If you search, you find that you are part of God. You are divine – and who bothers about being Christian or Hindu or Mohammedan? You have reached to the very source of religiousness. You will not belong to any organized religion. And then whatever religiousness you have found will be authentic, true. It will show in your actions, it will show in your eyes, it will show in your relationships, in your responses to situations.
You will not go to a church or a temple or a mosque or a synagogue, because you have found the real temple of God within yourself. So whenever you want to go to the temple, you will close your eyes and be silent. In that silence you will start falling deeper and deeper…finally to your very center. And your center is also the center of the whole universe. Only on the periphery we are different; at the center all differences are lost, just a blissfulness remains.
Remember this as something very basic, that you cannot be something of the false and something of the true. Just as in this Chuang Tzu Auditorium, if there is light it is not possible that half of the auditorium will remain dark and half will become full of light – either the whole will remain in darkness, or the whole will become full of light. There is no coexistence between light and darkness, and there is no coexistence between reality and the false.
An Irishman was condemned to receive forty lashes, but the more they whipped him, the more he laughed. “Why are you laughing?” they asked him. “You don’t understand,” he told them, helpless with laughter, “you are whipping the wrong man.”

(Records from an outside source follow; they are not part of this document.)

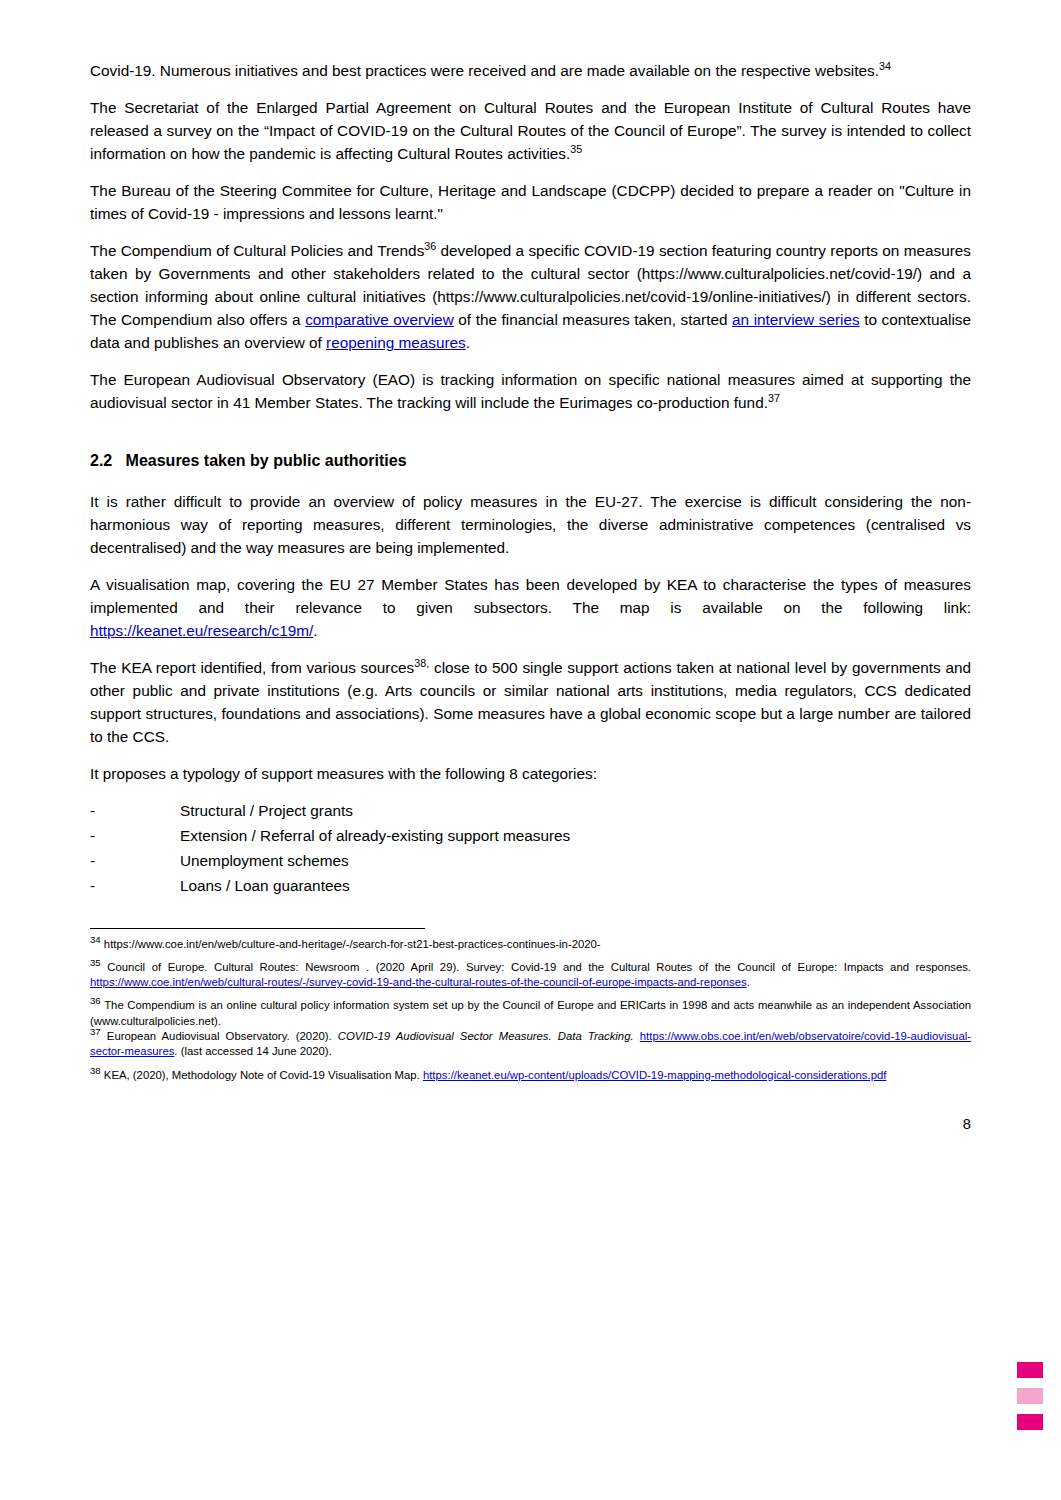Covid-19. Numerous initiatives and best practices were received and are made available on the respective websites.34
The Secretariat of the Enlarged Partial Agreement on Cultural Routes and the European Institute of Cultural Routes have released a survey on the “Impact of COVID-19 on the Cultural Routes of the Council of Europe”. The survey is intended to collect information on how the pandemic is affecting Cultural Routes activities.35
The Bureau of the Steering Commitee for Culture, Heritage and Landscape (CDCPP) decided to prepare a reader on "Culture in times of Covid-19 - impressions and lessons learnt."
The Compendium of Cultural Policies and Trends36 developed a specific COVID-19 section featuring country reports on measures taken by Governments and other stakeholders related to the cultural sector (https://www.culturalpolicies.net/covid-19/) and a section informing about online cultural initiatives (https://www.culturalpolicies.net/covid-19/online-initiatives/) in different sectors. The Compendium also offers a comparative overview of the financial measures taken, started an interview series to contextualise data and publishes an overview of reopening measures.
The European Audiovisual Observatory (EAO) is tracking information on specific national measures aimed at supporting the audiovisual sector in 41 Member States. The tracking will include the Eurimages co-production fund.37
2.2 Measures taken by public authorities
It is rather difficult to provide an overview of policy measures in the EU-27. The exercise is difficult considering the non-harmonious way of reporting measures, different terminologies, the diverse administrative competences (centralised vs decentralised) and the way measures are being implemented.
A visualisation map, covering the EU 27 Member States has been developed by KEA to characterise the types of measures implemented and their relevance to given subsectors. The map is available on the following link: https://keanet.eu/research/c19m/.
The KEA report identified, from various sources38, close to 500 single support actions taken at national level by governments and other public and private institutions (e.g. Arts councils or similar national arts institutions, media regulators, CCS dedicated support structures, foundations and associations). Some measures have a global economic scope but a large number are tailored to the CCS.
It proposes a typology of support measures with the following 8 categories:
-Structural / Project grants
-Extension / Referral of already-existing support measures
-Unemployment schemes
-Loans / Loan guarantees
34 https://www.coe.int/en/web/culture-and-heritage/-/search-for-st21-best-practices-continues-in-2020-
35 Council of Europe. Cultural Routes: Newsroom . (2020 April 29). Survey: Covid-19 and the Cultural Routes of the Council of Europe: Impacts and responses. https://www.coe.int/en/web/cultural-routes/-/survey-covid-19-and-the-cultural-routes-of-the-council-of-europe-impacts-and-reponses.
36 The Compendium is an online cultural policy information system set up by the Council of Europe and ERICarts in 1998 and acts meanwhile as an independent Association (www.culturalpolicies.net).
37 European Audiovisual Observatory. (2020). COVID-19 Audiovisual Sector Measures. Data Tracking. https://www.obs.coe.int/en/web/observatoire/covid-19-audiovisual-sector-measures. (last accessed 14 June 2020).
38 KEA, (2020), Methodology Note of Covid-19 Visualisation Map. https://keanet.eu/wp-content/uploads/COVID-19-mapping-methodological-considerations.pdf
8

You are also living the wrong man. Even when you are in love, which is your most precious moment, there are four persons, not two. The real two are hiding, and the false two are making love. And the false two are absolutely incapable of love – how can love arise out of falseness? Hence love gives you so much hope and frustrates you almost a thousand times more. But the problem is so deep that you never become aware of why you go on condemning the other person. You go on changing lovers, but with each lover the same thing is going to happen.
Even a man like Jean-Paul Sartre lives in the same fallacy; he calls the other the hell. The other is not hell, but there is some meaning when he calls the other the hell. You never come in contact with the real other; you always come in contact with the real other. The false has a quality of giving you great promises, but it never delivers any goods.